======== Data for processing ========

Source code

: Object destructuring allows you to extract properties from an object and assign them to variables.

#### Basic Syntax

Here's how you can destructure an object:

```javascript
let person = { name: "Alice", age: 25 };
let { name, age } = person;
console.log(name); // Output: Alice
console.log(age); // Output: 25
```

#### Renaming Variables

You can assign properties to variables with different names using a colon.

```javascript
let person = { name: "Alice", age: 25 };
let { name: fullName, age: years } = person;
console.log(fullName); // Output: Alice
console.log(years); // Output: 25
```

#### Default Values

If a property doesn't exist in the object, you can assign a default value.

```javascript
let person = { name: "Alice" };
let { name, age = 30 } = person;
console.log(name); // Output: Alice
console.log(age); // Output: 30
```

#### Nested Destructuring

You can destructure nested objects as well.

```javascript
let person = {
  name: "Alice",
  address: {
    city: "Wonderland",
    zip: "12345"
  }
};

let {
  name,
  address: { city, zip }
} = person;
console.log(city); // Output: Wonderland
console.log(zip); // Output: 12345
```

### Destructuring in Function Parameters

========
======== Data for processing ========

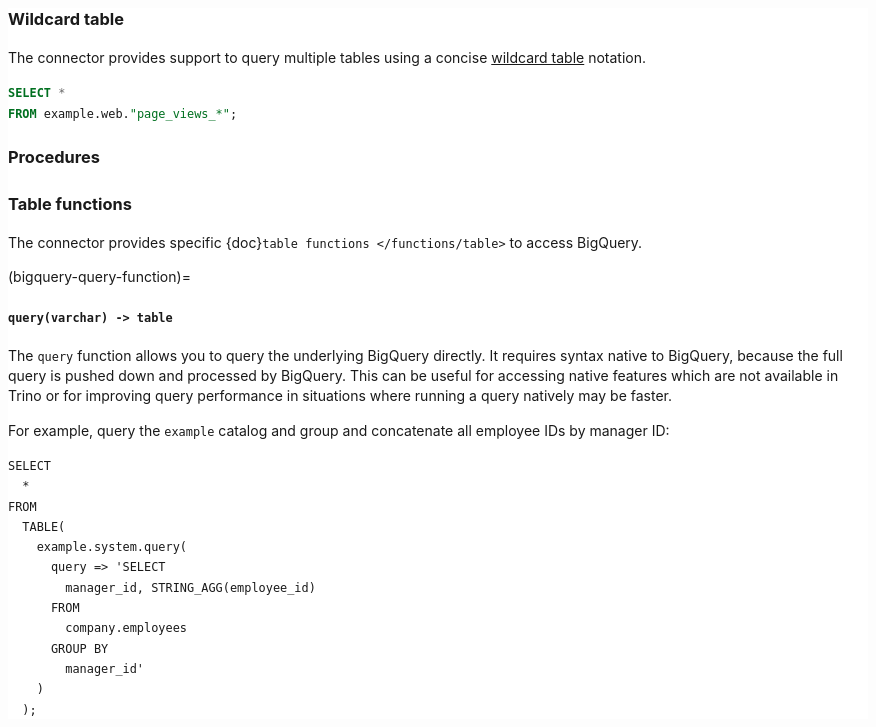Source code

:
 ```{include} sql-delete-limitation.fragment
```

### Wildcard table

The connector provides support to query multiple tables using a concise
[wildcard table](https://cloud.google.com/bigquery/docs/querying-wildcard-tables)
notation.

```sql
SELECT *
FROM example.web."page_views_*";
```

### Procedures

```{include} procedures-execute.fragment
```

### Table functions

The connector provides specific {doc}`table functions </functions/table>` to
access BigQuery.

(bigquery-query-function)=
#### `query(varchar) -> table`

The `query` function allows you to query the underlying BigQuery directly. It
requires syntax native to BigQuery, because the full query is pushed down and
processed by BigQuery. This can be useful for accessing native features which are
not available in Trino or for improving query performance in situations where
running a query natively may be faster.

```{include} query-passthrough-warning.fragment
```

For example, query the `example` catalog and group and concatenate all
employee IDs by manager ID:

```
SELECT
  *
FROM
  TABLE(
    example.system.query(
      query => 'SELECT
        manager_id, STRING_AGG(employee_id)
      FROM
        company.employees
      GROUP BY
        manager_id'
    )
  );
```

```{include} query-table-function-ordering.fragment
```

========

Problem requirements:
Look above for the line containing "#### Renaming Variables". Output from there through the line containing "### Destructuring in Function Parameters", exactly and inclusively.

Solution below:
#### Renaming Variables

You can assign properties to variables with different names using a colon.

```javascript
let person = { name: "Alice", age: 25 };
let { name: fullName, age: years } = person;
console.log(fullName); // Output: Alice
console.log(years); // Output: 25
```

#### Default Values

If a property doesn't exist in the object, you can assign a default value.

```javascript
let person = { name: "Alice" };
let { name, age = 30 } = person;
console.log(name); // Output: Alice
console.log(age); // Output: 30
```

#### Nested Destructuring

You can destructure nested objects as well.

```javascript
let person = {
  name: "Alice",
  address: {
    city: "Wonderland",
    zip: "12345"
  }
};

let {
  name,
  address: { city, zip }
} = person;
console.log(city); // Output: Wonderland
console.log(zip); // Output: 12345
```

### Destructuring in Function Parameters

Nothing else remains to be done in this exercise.